Yes. That's the criticism being made, among others, in the piece you replied to to belittle.

> So, yeah, working as designed. Maybe not as intended, because these things are somewhat resistant to the host's intent when the prompter is hostile.

What is hostile here!? Do you have any idea how many emails I've sent without attachments over the years? And I'm highly technically adept, humans just forget things sometimes. If you ask for an image to be restored and fail to attach it, what sane software engineer looks at a failure mode in that scenario where the model replies with uncensored gore and violence and is like "yeah that's fine, ship it"?

I swear some of you AI folks talk like you have never been on planet Earth, good grief. Touch some grass.

kisper 2 days ago | parent [-]

You seem to be focused on the fact that this is a crap-tastic example of the future of AI that has been promised to us. That’s a real good example to be angry. Don’t be angry at the rest of us because LLM stacks are working like they always have and always will. That’s what we’re all pointing out.

ToucanLoucan 2 days ago | parent [-]

I'm not challenging that's how they work, I also understand how they work, perhaps not on a technical nuts-and-bolts way, but in general way enough to critique it. That is, in fact, my critique and why I hate these tools so much: no matter how many guardrails you put in, or how much filtering, or how much oversight by another goddamn LLM or five or whatever, that doesn't solve the issue.

You have with these things something that resembles at least, a black box of a reasoning machine. I'm not going to litigate how much or how little, whatever, we'll just hand-wave that part away. The problem remains the same: that if anything, ANYTHING at all, in the training data points at something inappropriate, that inappropriate thing is now accessible. And it was clear from the jump with widespread scraping of data from all corners of the internet that there would be huge amounts of inappropriate material of ALL kinds in those datasets, and it's only become more clear with more time with these tools, and seeing what people can make them do.

And thus far, the AI industry's only answer is bolting on, as stated elsewhere, other systems to check the prompts before they go in, and/or review the outputs before they are sent to users. And it is also clear that these systems are just as imperfect as the thing you are trying to guardrail in the first place!

And exactly what I and many others predicted, and why we said "please don't build this" for YEARS, has happened.

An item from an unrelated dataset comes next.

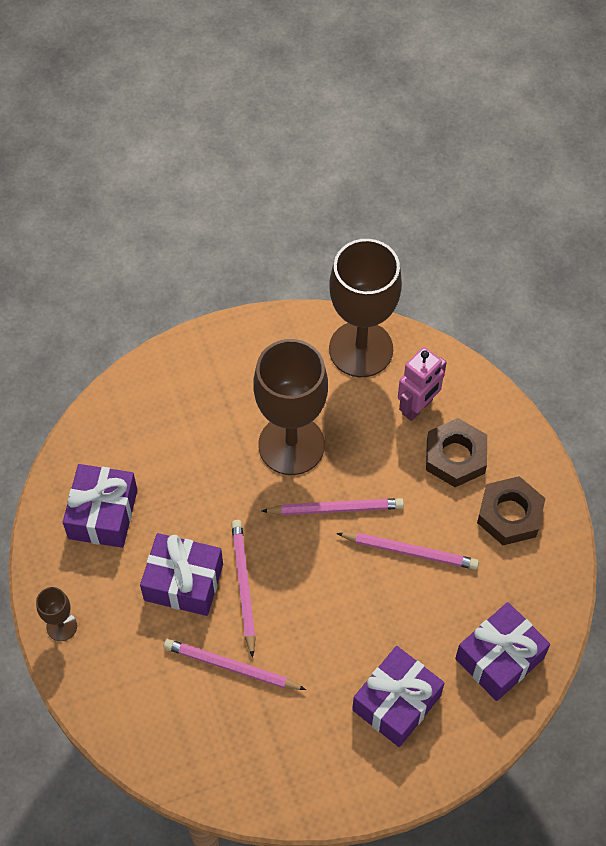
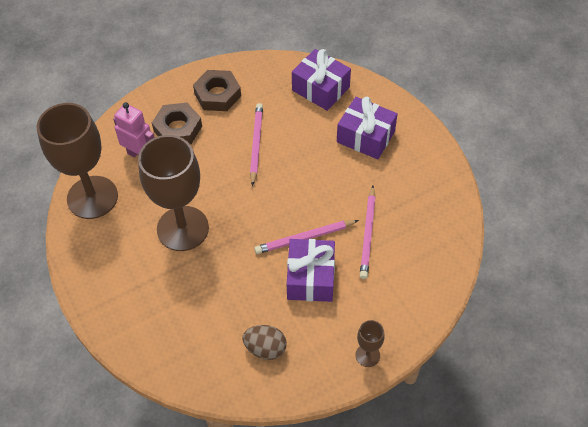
camera: 100 degrees left, 5 degrees down
(103, 514) = (265, 348): purple gift -> brown egg
(335, 509) = (231, 192): pink pencil -> none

We've gotten literally everything: they'll generate stuff that violates copyright, they will regurgitate items directly from training data and present it as new, they will make shit up wholesale, they will generate nudes of people without consent, on, and on, I cannot stress enough that every single nightmare scenario attributed to this tech has been found, presented, reproduced, and the vast majority are still eminently possible to do via established, frontier products by the largest vendors in the space.

This. Is. Ridiculous.

I get the impression from the tone of your message that you are either pro-AI or perhaps work on AI, and I get that nobody likes being criticized. But COME ON. We have been at this for over three years! The people behind this tech have been trying to build the torment nexus and have largely succeeded, and every time that gets pointed out, we have to listen to people go "well it's not thaaaat bad"

Yes it is. Yes it fucking is. It is bad for IP owners, it's bad for users, it's bad for UX, it's bad for the environment, it's bad for the PC market, it's bad for software engineers, it's bad for education, it's bad for hiring, it's bad for hollywood, it's bad for marketing. The ONLY people who like this shit are business weirdos and middle managers. And nvidia.

brokenmachine a day ago | parent [-]

Great rant. Agreed on all points. Bravo.